(Activity) When you reach the line that contains "324 308 159" in the data below, copy it and every line after it exactly, adding nothing.

────

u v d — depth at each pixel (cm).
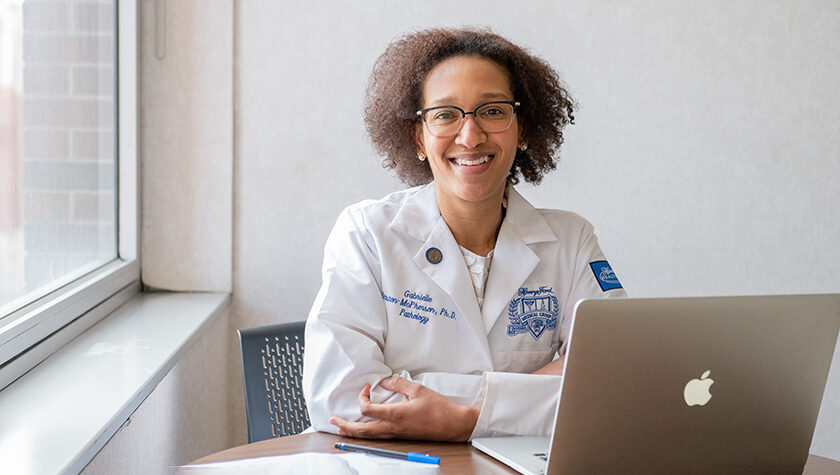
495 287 165
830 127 278
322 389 153
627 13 268
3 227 158
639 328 109
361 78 261
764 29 272
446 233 167
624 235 277
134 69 246
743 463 122
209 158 257
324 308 159
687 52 271
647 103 272
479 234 171
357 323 158
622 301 107
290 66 259
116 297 233
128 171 249
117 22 243
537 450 131
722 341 113
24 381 161
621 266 279
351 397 149
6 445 125
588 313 106
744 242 280
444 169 161
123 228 251
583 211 276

────

(The completed task)
324 308 159
687 52 271
647 103 272
479 234 171
357 323 158
622 301 107
290 66 259
116 297 233
128 171 249
117 22 243
537 450 131
722 341 113
24 381 161
621 266 279
351 397 149
6 445 125
588 313 106
744 242 280
444 169 161
123 228 251
583 211 276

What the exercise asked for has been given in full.